Friday, 6 May 2011

Data simulation using concurrent independent Markov chains of latent variables

As explained in previous posts, we can model the conditional probabilities of appliance states and aggregate power readings using a Markov chain of latent variables:

  • Zt - discrete latent variable at time t (appliance state)
  • Xt - continuous observed variable at time t (power reading)

This model can be manually trained by specifying the model parameters:

  • pi - probability density of z1 (probabilities of initial appliance states)
  • A - appliance transition probability matrix
  • phi - emission density (probability density of observed variable given a hidden variable)
The model can then be used to simulate the states of an appliance and its power demand over time.

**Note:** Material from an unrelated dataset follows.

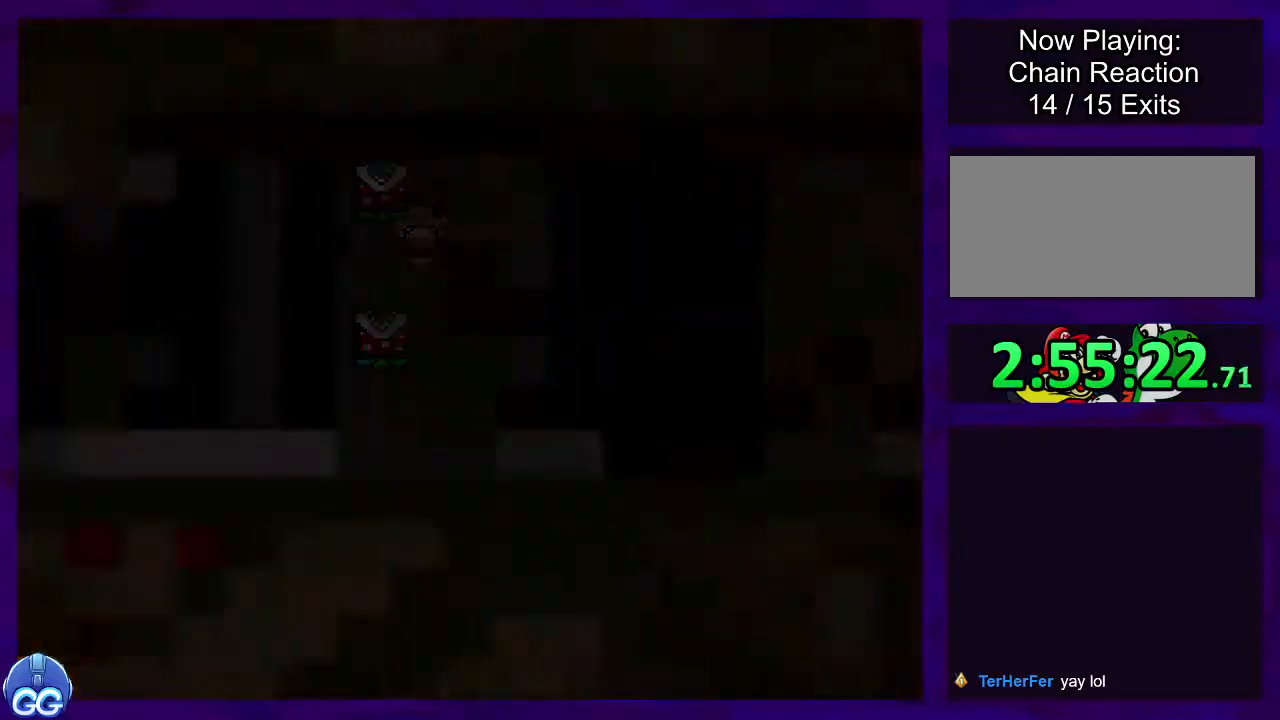
{"buttons": [], "events": [[467, "X", "up"]]}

This is trivially extended to multiple appliances by using multiple concurrent Markov chains. However, this makes the assumption that appliance operations are independent of each other. Aggregate readings would be calculated by summing over each chain's observed variable for each time slice. Gaussian noise can be added to such a model using an additional Markov chain of latent variables, in which the latent variable is discrete and has only one state and the emission density represents the noise. This is equivalent to the factorial hidden Markov model below:
  • Zt (1...n) - discrete latent variable at time t (appliance state)
  • Zt (0) - discrete latent variable at time t (meter noise source)
  • Xt - continuous observed variable at time t (power reading)


  1. Hey Oliver,
    I am curious as to if you've tried inference on your factorial HMMs, and what your experience was on computational complexity was.

    Nice meeting you at the NILM conference btw. Hope you got to try some yuengling.


  2. Hi Suman,

    I have tried inference on factorial HMMs but only on toy data sets (5 appliances) which I wrote up for my 9-month report, available at the bottom of this page:

    With regard to computational complexity, exact inference isn't tractable for realistic numbers of appliances (10-20). These three papers have demonstrated how approximate inference can work over such models:

    And with regard to Yuengling, I did try some at the restaurant on Schenley Plaza. Thanks for the recommendation!

  3. Thanks Oliver. Appreciate the links.